Sozialdezernentin Daniele Grobe sieht für eine städtische Wohnungsvermittlung derzeit keine Kapazitäten in der Verwaltung, will aber nicht ausschließen, dass eine Wohnungsbörse doch noch geschaffen werde. Man nehme aber sehr wohl über die Zentrale Wohnungsfachstelle private Angebote entgegen.
Widersprüchliche Aussagen der Verwaltung sorgten zuletzt für Verwunderung
Jutta Heßeln aus Saarn ist eine der vielen Mülheimerinnen und Mülheimer, die eine Unterkunft für Geflüchtete angeboten haben. Familie Heßeln hatte eine Ferienwohnung frei und will nicht einmal Geld dafür haben. Über die Antwort der Stadtverwaltung von Donnerstag vergangener Woche wunderte sich die Familie denn doch. Darin teilte die Wohnungsfachstelle mit, dass Ukrainer aktuell weder Mietverträge abschließen könnten noch eine Mietkostenübernahme möglich sei.
────────────────────
Arbeitsaufträge
1. Beantworte anhand des Seitentexts:
(a) Wie heißt die Sozialdezernentin?
(b) Aus welchem Stadtteil stammt Jutta Heßeln?
(c) Was hatte Familie Heßeln frei?
2. Welche zusammengesetzten Wörter mit dem Bestandteil „Wohnung“ enthält der Seitentext? Nenne jedes nur einmal.
3. Gib den Seitentext zwischen „Sozialdezernentin Daniele Grobe“ und „private Angebote entgegen.“ einschließlich wieder und tausche dabei „Wohnungsbörse“ gegen „Wohnungsplattform“ aus.
Stütze dich ausschließlich auf den Seitentext.
────────────────────
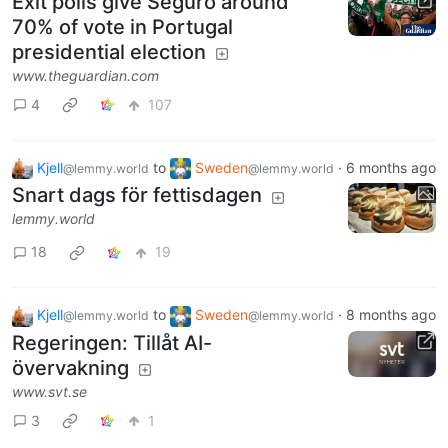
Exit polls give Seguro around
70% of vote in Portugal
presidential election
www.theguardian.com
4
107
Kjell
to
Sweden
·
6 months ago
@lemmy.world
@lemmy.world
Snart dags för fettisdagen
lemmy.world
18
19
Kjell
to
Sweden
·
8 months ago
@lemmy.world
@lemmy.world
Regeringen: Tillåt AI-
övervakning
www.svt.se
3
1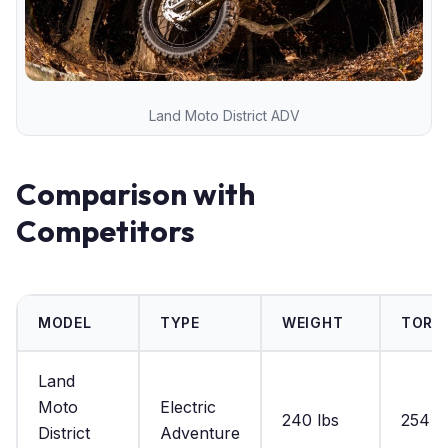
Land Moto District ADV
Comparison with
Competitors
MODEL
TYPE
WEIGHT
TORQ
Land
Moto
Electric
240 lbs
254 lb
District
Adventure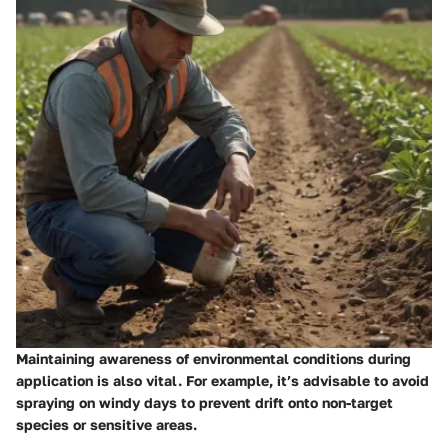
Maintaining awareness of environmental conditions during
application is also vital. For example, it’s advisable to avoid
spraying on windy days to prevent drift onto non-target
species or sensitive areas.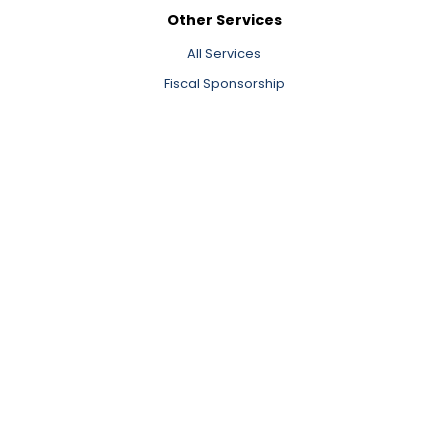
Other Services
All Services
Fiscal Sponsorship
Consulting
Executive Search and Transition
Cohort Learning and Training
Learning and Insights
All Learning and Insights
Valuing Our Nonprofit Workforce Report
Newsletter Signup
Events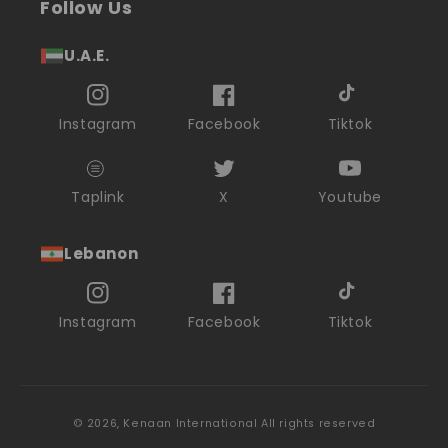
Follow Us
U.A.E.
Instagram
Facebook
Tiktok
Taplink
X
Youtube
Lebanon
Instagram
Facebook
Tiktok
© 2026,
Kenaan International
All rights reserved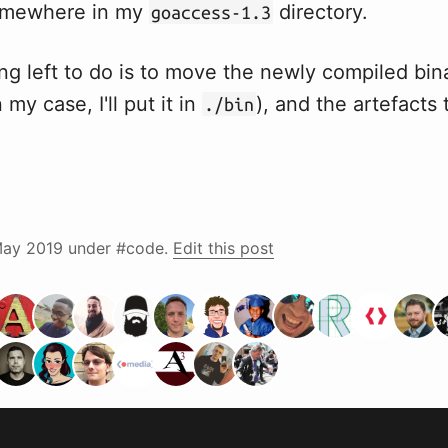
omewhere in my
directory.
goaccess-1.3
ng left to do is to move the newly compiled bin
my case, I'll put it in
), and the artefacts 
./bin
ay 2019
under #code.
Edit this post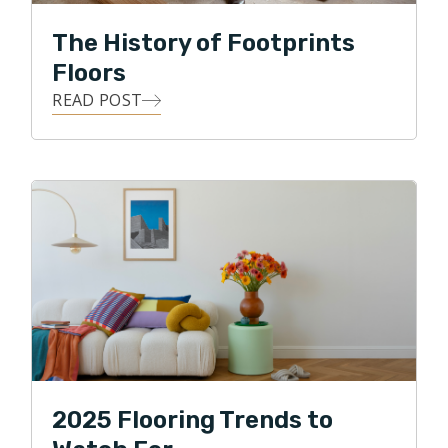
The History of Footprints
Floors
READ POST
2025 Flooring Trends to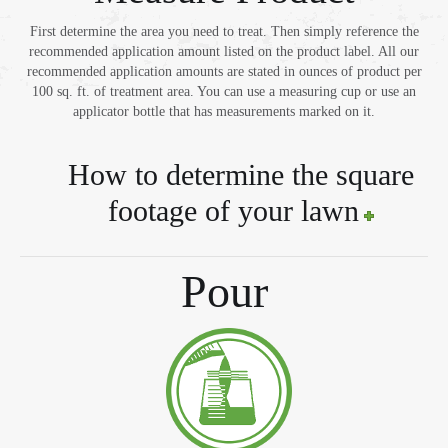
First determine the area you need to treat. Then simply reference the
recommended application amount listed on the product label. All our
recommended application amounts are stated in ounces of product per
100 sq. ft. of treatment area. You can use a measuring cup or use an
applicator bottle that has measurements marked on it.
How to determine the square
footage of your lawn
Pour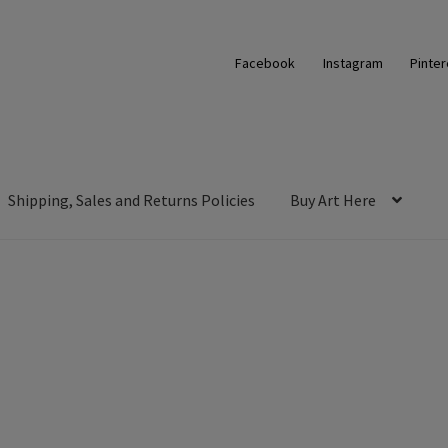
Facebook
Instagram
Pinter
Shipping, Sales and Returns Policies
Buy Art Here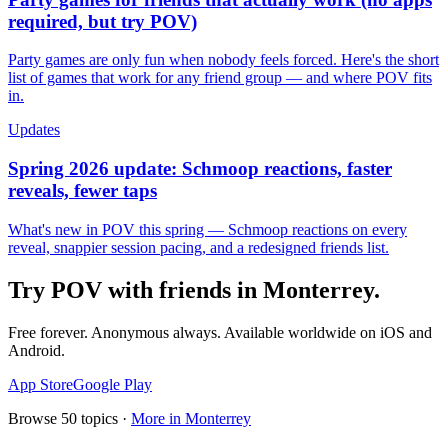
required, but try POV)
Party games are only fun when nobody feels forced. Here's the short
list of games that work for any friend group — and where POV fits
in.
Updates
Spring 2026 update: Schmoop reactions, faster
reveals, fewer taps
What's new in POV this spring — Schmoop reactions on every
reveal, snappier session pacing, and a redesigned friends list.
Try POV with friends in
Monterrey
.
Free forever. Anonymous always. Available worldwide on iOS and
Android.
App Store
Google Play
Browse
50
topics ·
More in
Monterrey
────────────────────
Lösungen
1.
(a) Daniele Grobe
(b) Aus Saarn
(c) Eine Ferienwohnung

2. Wohnungsvermittlung, Wohnungsbörse, Wohnungsfachstelle, Ferienwohnung

3.
Sozialdezernentin Daniele Grobe sieht für eine städtische Wohnungsvermittlung derzeit keine Kapazitäten in der Verwaltung, will aber nicht ausschließen, dass eine Wohnungsplattform doch noch geschaffen werde. Man nehme aber sehr wohl über die Zentrale Wohnungsfachstelle private Angebote entgegen.